Data-Wrangling-project-DAND

Licensing, Authors, and Acknowledgements

  • Installation
  • Project Motivation
  • File Descriptions
  • Licensing, Authors, and Acknowledgements
  • Installation:

    Python versions 3.*.

    • Libraries:
    • Pandas.
    • numpy.
    • matplotlib.
    • seaborn.

    Project Motivation:

    "The dataset that you will be wrangling (and analyzing and visualizing) is the tweet archive of Twitter user @dog_rates, also known as WeRateDogs. WeRateDogs is a Twitter account that rates people's dogs with a humorous comment about the dog. These ratings almost always have a denominator of 10. The numerators, though? Almost always greater than 10. 11/10, 12/10, 13/10, etc. Why? Because "they're good dogs Brent." WeRateDogs has over 4 million followers and has received international media coverage."

    File Descriptions:

    "Our tasks in this project are as follows:

    *Data wrangling, which consists of: *Gathering data (downloadable file in the Resources tab in the left most panel of your classroom and linked in step 1 below). *Assessing data *Cleaning data *Storing, analyzing, and visualizing your wrangled data Reporting on 1) your data wrangling efforts and 2) your data analyses and visualizations Gathering Data for this Project Gather each of the three pieces of data as described below in a Jupyter Notebook titled wrangle_act.ipynb:

    The WeRateDogs Twitter archive. I am giving this file to you, so imagine it as a file on hand. Download this file manually by clicking the following link: twitter_archive_enhanced.csv

    The tweet image predictions, i.e., what breed of dog (or other object, animal, etc.) is present in each tweet according to a neural network. This file (image_predictions.tsv) is hosted on Udacity's servers and should be downloaded programmatically using the Requests library and the following URL: https://d17h27t6h515a5.cloudfront.net/topher/2017/August/599fd2ad_image-predictions/image-predictions.tsv

    Each tweet's retweet count and favorite ("like") count at minimum, and any additional data you find interesting.

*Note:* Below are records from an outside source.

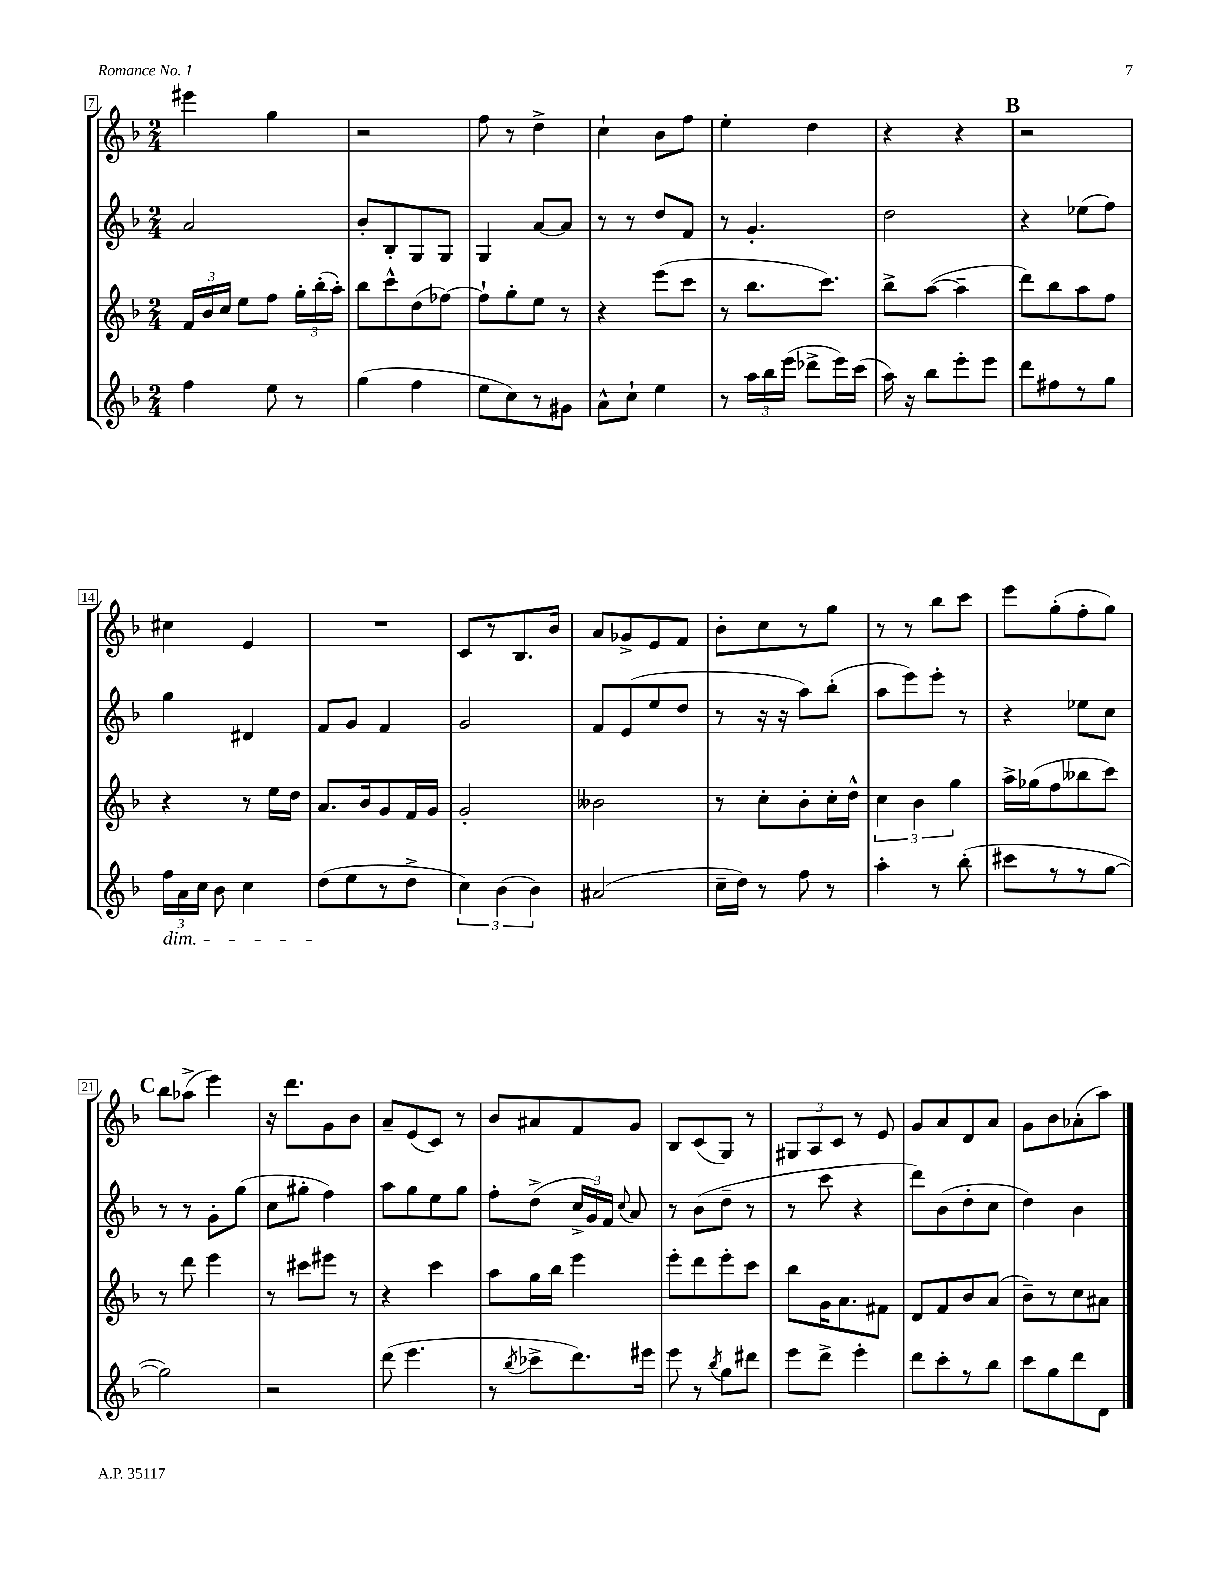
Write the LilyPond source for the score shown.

<<
\new StaffGroup <<
\new Staff = "s0" {
    \clef treble \key f \major \numericTimeSignature \time 2/4
    \autoBeamOff eis'''4 g''4 |
    r2 |
    f''8 r8 d''4-> |
    c''4-! bes'8[ f''8] |
    e''4-. d''4 |
    r4 r4 |
    \mark \markup { \bold "B" } r2 |
    cis''4 e'4 |
    R2 |
    c'8[ r8 bes8. bes'16] |
    a'8[ ges'8-> e'8 f'8] |
    bes'8[-. c''8 r8 g''8] |
    r8 r8 bes''8[ c'''8] |
    e'''8[ g''8-.( f''8-. g''8]) |
    \mark \markup { \bold "C" } bes''8[ aes''8]->( e'''4) |
    r16 d'''8.[ g'8 bes'8] |
    a'8[-- e'8( c'8]) r8 |
    bes'8[ ais'8 f'8 g'8] |
    bes8[ c'8( g8]) r8 |
    \tuplet 3/2 { gis8[ a8 c'8] } r8 e'8 |
    g'8[ a'8 d'8 a'8] |
    g'8[ bes'8 aes'8-.( a''8]) \bar "|." |
}
\new Staff = "s1" {
    \clef treble \key f \major \numericTimeSignature \time 2/4
    \autoBeamOff a'2 |
    bes'8[-. bes8-. g8 g8] |
    g4 a'8[~ a'8] |
    r8 r8 d''8[ f'8] |
    r8 g'4.-. |
    d''2 |
    \mark \markup { \bold "B" } r4 ees''8[( f''8]) |
    g''4 dis'4 |
    f'8[ g'8] f'4 |
    g'2 |
    f'8[ e'8( e''8 d''8] |
    r8 r16 r16 a''8[) bes''8]-.( |
    a''8[ e'''8) e'''8]-. r8 |
    r4 ees''8[ c''8] |
    \mark \markup { \bold "C" } r8 r8 g'8[-. g''8]( |
    c''8[ gis''8]-. f''4) |
    a''8[ g''8 e''8 g''8] |
    f''8[-. d''8]->( \tuplet 3/2 { c''16[-> g'16) f'16] } \appoggiatura { c''8 } a'8 |
    r8 bes'8[( d''8]-- r8 |
    r8 c'''8 r4 |
    d'''8[) bes'8( d''8-. c''8] |
    d''4) bes'4 \bar "|." |
}
\new Staff = "s2" {
    \clef treble \key f \major \numericTimeSignature \time 2/4
    \autoBeamOff \tuplet 3/2 { f'16[ bes'16 c''16] } e''8[ f''8] \tuplet 3/2 { g''16[-. bes''16-.( a''16]-.) } |
    bes''8[ c'''8-^ d''8( fes''8]~) |
    fes''8[-! g''8-. e''8] r8 |
    r4 e'''8[( c'''8] |
    r8 bes''8.[ c'''8.]) |
    bes''8[-> a''8]~( a''4-- |
    \mark \markup { \bold "B" } d'''8[) bes''8 a''8 f''8] |
    r4 r8 e''16[ d''16] |
    a'8.[ bes'16 g'8 f'16 g'16] |
    g'2-. |
    beses'2 |
    r8 c''8[-. bes'8-. c''16-. d''16]-^ |
    \tuplet 3/2 { c''4 bes'4 g''4 } |
    a''16[-> ges''16( f''8 beses''8 c'''8]) |
    \mark \markup { \bold "C" } r8 d'''8 e'''4 |
    r8 cis'''8[ eis'''8] r8 |
    r4 c'''4 |
    a''8[ g''16 bes''16] e'''4 |
    e'''8[-. d'''8 e'''8-. c'''8] |
    bes''8[ g'16 a'8. fis'8] |
    d'8[ f'8 bes'8 a'8]( |
    bes'8[--) r8 c''8 ais'8] \bar "|." |
}
\new Staff = "s3" {
    \clef treble \key f \major \numericTimeSignature \time 2/4
    \autoBeamOff f''4 e''8 r8 |
    g''4( f''4 |
    e''8[ c''8) r8 gis'8] |
    a'8[-^ c''8]-! e''4 |
    r8 \tuplet 3/2 { a''16[ bes''16 e'''16]( } des'''8[-> e'''16) c'''16]( |
    a''16) r16 bes''8[ e'''8-. e'''8] |
    \mark \markup { \bold "B" } d'''8[ fis''8 r8 g''8] |
    \tuplet 3/2 { f''16[\dim a'16 c''16] } bes'8 c''4 |
    d''8[\!( e''8 r8 d''8]-> |
    \tuplet 3/2 { c''4) bes'4( bes'4) } |
    ais'2( |
    c''16[-- d''16]) r8 f''8 r8 |
    a''4-. r8 bes''8-.( |
    cis'''8[ r8 r8 g''8]~ |
    \mark \markup { \bold "C" } g''2) |
    r2 |
    d'''8( e'''4. |
    r8 \acciaccatura { bes''8 } ces'''8[-> d'''8.) eis'''16] |
    e'''8 r8 \acciaccatura { bes''8 } g''8[ dis'''8] |
    e'''8[ d'''8]-> e'''4-. |
    d'''8[ c'''8-. r8 bes''8] |
    c'''8[ g''8 d'''8 d'8] \bar "|." |
}
>>
>>
\layout { \context { \Score currentBarNumber = #7 \override BarNumber.stencil = #(make-stencil-boxer 0.1 0.3 ly:text-interface::print) } }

Using the tweet IDs in the WeRateDogs Twitter archive, query the Twitter API for each tweet's JSON data using Python's Tweepy library and store each tweet's entire set of JSON data in a file called tweet_json.txt file. Each tweet's JSON data should be written to its own line. Then read this .txt file line by line into a pandas DataFrame with (at minimum) tweet ID, retweet count, and favorite count. Note: do not include your Twitter API keys, secrets, and tokens in your project submission".

    Licensing, Authors, and Acknowledgements:

    The data in this repository comes from the Data analyst Nanodegree program.